■ **Goal**
Return each line below that contains the string "scientific", copied in full, and treat a match as case-sensitive.

■ **Record extracts**
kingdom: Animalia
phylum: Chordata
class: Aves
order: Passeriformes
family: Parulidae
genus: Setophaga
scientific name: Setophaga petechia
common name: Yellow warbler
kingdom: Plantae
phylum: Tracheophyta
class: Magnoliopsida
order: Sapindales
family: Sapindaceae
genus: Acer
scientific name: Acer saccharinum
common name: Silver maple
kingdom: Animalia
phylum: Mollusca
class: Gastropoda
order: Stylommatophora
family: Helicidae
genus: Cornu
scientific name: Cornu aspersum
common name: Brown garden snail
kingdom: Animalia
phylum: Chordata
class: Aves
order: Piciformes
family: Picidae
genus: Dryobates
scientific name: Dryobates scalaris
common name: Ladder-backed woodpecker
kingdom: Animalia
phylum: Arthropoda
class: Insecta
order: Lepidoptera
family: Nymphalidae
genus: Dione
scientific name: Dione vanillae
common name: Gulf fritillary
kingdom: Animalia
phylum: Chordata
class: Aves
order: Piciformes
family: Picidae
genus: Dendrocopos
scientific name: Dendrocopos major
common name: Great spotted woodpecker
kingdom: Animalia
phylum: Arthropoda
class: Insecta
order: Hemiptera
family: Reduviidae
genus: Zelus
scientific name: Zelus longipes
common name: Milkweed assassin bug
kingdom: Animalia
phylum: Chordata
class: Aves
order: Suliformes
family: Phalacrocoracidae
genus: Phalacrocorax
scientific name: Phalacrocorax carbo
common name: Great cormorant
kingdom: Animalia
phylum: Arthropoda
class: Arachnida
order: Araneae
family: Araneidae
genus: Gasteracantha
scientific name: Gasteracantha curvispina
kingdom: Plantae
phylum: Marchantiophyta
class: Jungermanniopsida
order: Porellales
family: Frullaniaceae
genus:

■ **Completed task**
scientific name: Setophaga petechia
scientific name: Acer saccharinum
scientific name: Cornu aspersum
scientific name: Dryobates scalaris
scientific name: Dione vanillae
scientific name: Dendrocopos major
scientific name: Zelus longipes
scientific name: Phalacrocorax carbo
scientific name: Gasteracantha curvispina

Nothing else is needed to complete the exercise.